As an organic farmer, I’m required (and I enjoy) leaving spaces for wildlife habitat and food sources. I’m required to increase biodiversity. But I hadn’t really thought of that as a yield before. And not just for benefits that other species offer me as a human, but because us humans are only one species among millions – why should we be the only ones with a yield?
Last year we planted Swamp Milkweed on our farm, specifically for monarchs whose caterpillars eat only milkweed. This year, it bloomed and almost instantly, we had monarch butterflies laying their eggs on it (how do they find it so quickly!?). And the caterpillars are hungry hippoes – moving and chomping with amazing speed. But the swamp milkweed flowers also had an incredible array of other species enjoying the yield – bumblebees, honeybees, hoverflies, wasps, moths and other butterflies. It was incredible! I had hoped to harvest some of the beautiful dusty pink flowers for the flower bouquets I make at the market, but quickly came to realize that the value to all these other inhabitants of the farm was much higher than the amount I’d make per stem.
We had also planted (way too much) Sacred Basil this year, one of our favourite herbs for making into a refreshing and delicious tea (or iced tea for hot summer days). But we ended up harvesting very little because as it bloomed, it was always covered with pollinators and we couldn’t bear taking it away from them.

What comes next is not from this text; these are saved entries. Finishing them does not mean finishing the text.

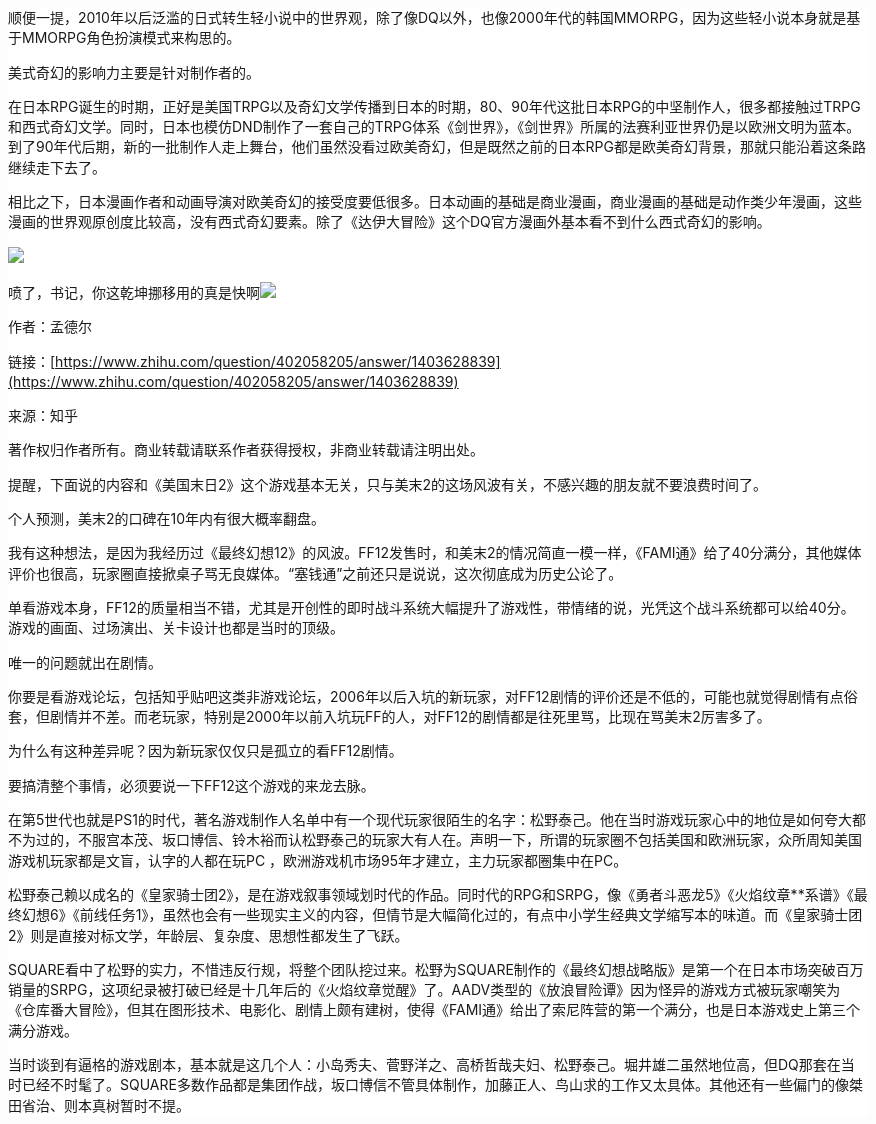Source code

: 
顺便一提，2010年以后泛滥的日式转生轻小说中的世界观，除了像DQ以外，也像2000年代的韩国MMORPG，因为这些轻小说本身就是基于MMORPG角色扮演模式来构思的。


美式奇幻的影响力主要是针对制作者的。

在日本RPG诞生的时期，正好是美国TRPG以及奇幻文学传播到日本的时期，80、90年代这批日本RPG的中坚制作人，很多都接触过TRPG和西式奇幻文学。同时，日本也模仿DND制作了一套自己的TRPG体系《剑世界》，《剑世界》所属的法赛利亚世界仍是以欧洲文明为蓝本。到了90年代后期，新的一批制作人走上舞台，他们虽然没看过欧美奇幻，但是既然之前的日本RPG都是欧美奇幻背景，那就只能沿着这条路继续走下去了。

相比之下，日本漫画作者和动画导演对欧美奇幻的接受度要低很多。日本动画的基础是商业漫画，商业漫画的基础是动作类少年漫画，这些漫画的世界观原创度比较高，没有西式奇幻要素。除了《达伊大冒险》这个DQ官方漫画外基本看不到什么西式奇幻的影响。



<img src="http://tva4.sinaimg.cn/large/4363b495ly1ghjkddh5izj20ok0maq6h.jpg" referrerpolicy="no-referrer">



喷了，书记，你这乾坤挪移用的真是快啊<img src="https://static.saraba1st.com/image/smiley/face2017/018.png" referrerpolicy="no-referrer">




作者：孟德尔

链接：[https://www.zhihu.com/question/402058205/answer/1403628839](https://www.zhihu.com/question/402058205/answer/1403628839)

来源：知乎

著作权归作者所有。商业转载请联系作者获得授权，非商业转载请注明出处。


提醒，下面说的内容和《美国末日2》这个游戏基本无关，只与美末2的这场风波有关，不感兴趣的朋友就不要浪费时间了。


个人预测，美末2的口碑在10年内有很大概率翻盘。

我有这种想法，是因为我经历过《最终幻想12》的风波。FF12发售时，和美末2的情况简直一模一样，《FAMI通》给了40分满分，其他媒体评价也很高，玩家圈直接掀桌子骂无良媒体。“塞钱通”之前还只是说说，这次彻底成为历史公论了。

单看游戏本身，FF12的质量相当不错，尤其是开创性的即时战斗系统大幅提升了游戏性，带情绪的说，光凭这个战斗系统都可以给40分。游戏的画面、过场演出、关卡设计也都是当时的顶级。

唯一的问题就出在剧情。

你要是看游戏论坛，包括知乎贴吧这类非游戏论坛，2006年以后入坑的新玩家，对FF12剧情的评价还是不低的，可能也就觉得剧情有点俗套，但剧情并不差。而老玩家，特别是2000年以前入坑玩FF的人，对FF12的剧情都是往死里骂，比现在骂美末2厉害多了。

为什么有这种差异呢？因为新玩家仅仅只是孤立的看FF12剧情。


要搞清整个事情，必须要说一下FF12这个游戏的来龙去脉。

在第5世代也就是PS1的时代，著名游戏制作人名单中有一个现代玩家很陌生的名字：松野泰己。他在当时游戏玩家心中的地位是如何夸大都不为过的，不服宫本茂、坂口博信、铃木裕而认松野泰己的玩家大有人在。声明一下，所谓的玩家圈不包括美国和欧洲玩家，众所周知美国游戏机玩家都是文盲，认字的人都在玩PC ，欧洲游戏机市场95年才建立，主力玩家都圈集中在PC。

松野泰己赖以成名的《皇家骑士团2》，是在游戏叙事领域划时代的作品。同时代的RPG和SRPG，像《勇者斗恶龙5》《火焰纹章**系谱》《最终幻想6》《前线任务1》，虽然也会有一些现实主义的内容，但情节是大幅简化过的，有点中小学生经典文学缩写本的味道。而《皇家骑士团2》则是直接对标文学，年龄层、复杂度、思想性都发生了飞跃。

SQUARE看中了松野的实力，不惜违反行规，将整个团队挖过来。松野为SQUARE制作的《最终幻想战略版》是第一个在日本市场突破百万销量的SRPG，这项纪录被打破已经是十几年后的《火焰纹章觉醒》了。AADV类型的《放浪冒险谭》因为怪异的游戏方式被玩家嘲笑为《仓库番大冒险》，但其在图形技术、电影化、剧情上颇有建树，使得《FAMI通》给出了索尼阵营的第一个满分，也是日本游戏史上第三个满分游戏。


当时谈到有逼格的游戏剧本，基本就是这几个人：小岛秀夫、菅野洋之、高桥哲哉夫妇、松野泰己。堀井雄二虽然地位高，但DQ那套在当时已经不时髦了。SQUARE多数作品都是集团作战，坂口博信不管具体制作，加藤正人、鸟山求的工作又太具体。其他还有一些偏门的像桀田省治、则本真树暂时不提。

This year, for the first time, I started to think about the honeybee hives on our farm (12 currently) and how we might be able to tell whether the yields they’re taking leave enough for the native bees around us. We try to have enough and we can definitely see many different kinds of bees, but is there actually enough yield for all of them to be healthy and prosper? How can we tell? It’s something I’ll be thinking more about and would love to hear the input of others.
I’m also working to expand this to all species, not just the ones I recognize as partners on a farm (like pollinators…although even black flies are pollinators). What about the yields for the tent caterpillars? And the yields of creatures that eat tent caterpillars. Or the yields for mosquitoes (how much blood do I have?!) and for those who eat mosquitoes. Or for the cabbage loopers and flea beetles and cucumber beetles and squash bugs. And fungi and powdery mildew. And everything that eats or lives off those things – both above and below ground, and at various life stages. And then the predators of those predators…..and all along the cycle of life. I mean, when we talk about feeding the world, these are all members of the world too. How many species are getting a good yield from this farm? And can we keep leaving room for them while continuing to have enough yields to support our own health and happiness? I guess then, the primary species not getting a yield from my farm are pest control and pesticide companies.
Shannon wrote this for the November 2017 issue of Rural Delivery magazine.